In his final plea Popov promised not only to break with samizdat activity but to do all he could to counter such activity among the young people he knew. Moreover, he indicated to the court the necessity of taking strict measures against Lyubarsky, Shikhanovich and Orlovsky as they had exercised an influence on young people. Popov called on witnesses Vetkovsky and Smirnov to change their views, “otherwise; a severe fate will be in store for them”.
The court found Popov guilty of committing a crime under Article 70 of the RSFSR Criminal Code. The text of the verdict noted as an established fact that Popov had received Posev from Shikhanovich. A copy of the Chronicle of Current Events was among the samizdat material incriminating Popov and mentioned in the verdict.
The court sentenced Popov to a three year suspended sentence with a probationary period of 5 years (in accordance with Article 44 of the RSFSR Criminal Code).

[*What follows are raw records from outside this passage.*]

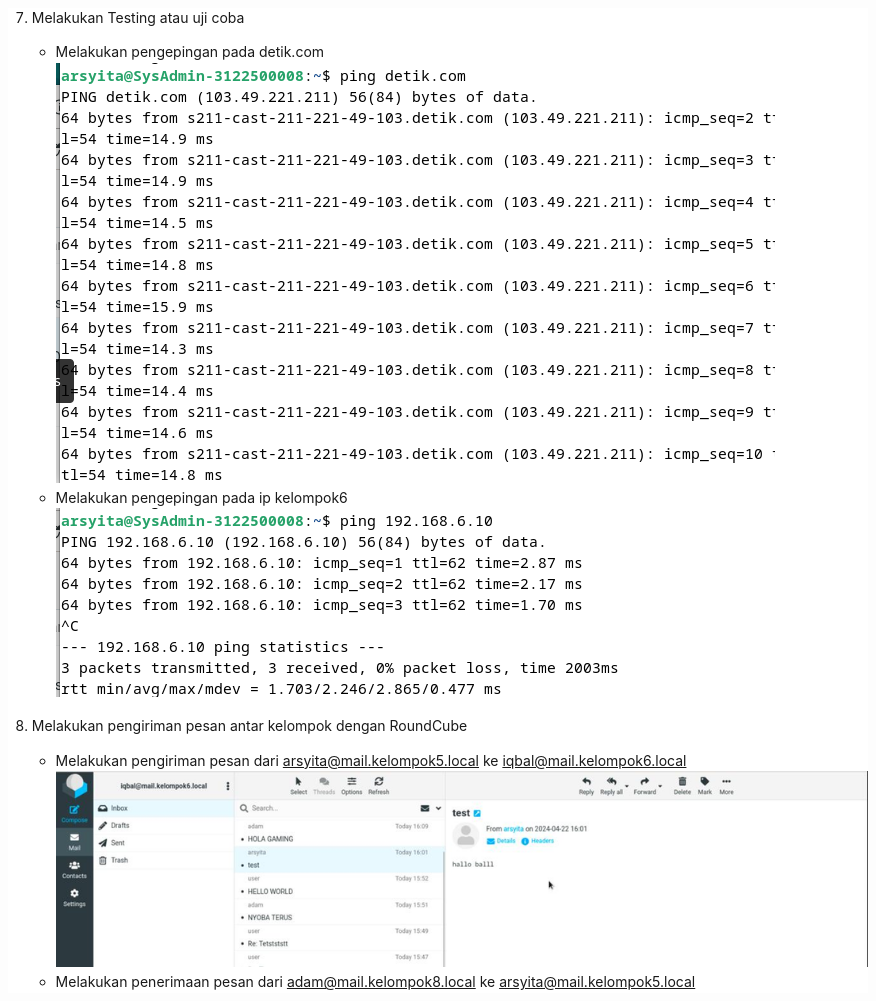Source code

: 7. Melakukan Testing atau uji coba
   - Melakukan pengepingan pada detik.com
   ![alt text](assets/pic92.png)
   - Melakukan pengepingan pada ip kelompok6
   ![alt text](assets/pic93.png)

8. Melakukan pengiriman pesan antar kelompok dengan RoundCube
   - Melakukan pengiriman pesan dari arsyita@mail.kelompok5.local ke iqbal@mail.kelompok6.local
    ![alt text](assets/pic94.jpg)
   - Melakukan penerimaan pesan dari adam@mail.kelompok8.local ke arsyita@mail.kelompok5.local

==========================
NOTES
[1] On Julius Telesin see CCE 7.13, item 13, and 8.12, item 8. See also his forward to P. Reddaway, Uncensored Russia (1972).
[2] Social Problems was a samizdat journal edited by Valery Chalidze and published in Moscow from 1969 to 1972. Various items from it were published in Dokumenty Komiteta prav cheloveka (Proceedings of the Moscow Human Rights Committee), International League for the Rights of Man (777 UN Plaza, New York, NY 100017), 1972.
[3] The full text of Kronid Lyubarsky’s final words in court was published (in Russian) in Almanakh samizdata, No 1, Amsterdam, 1974 (pp. 39-50).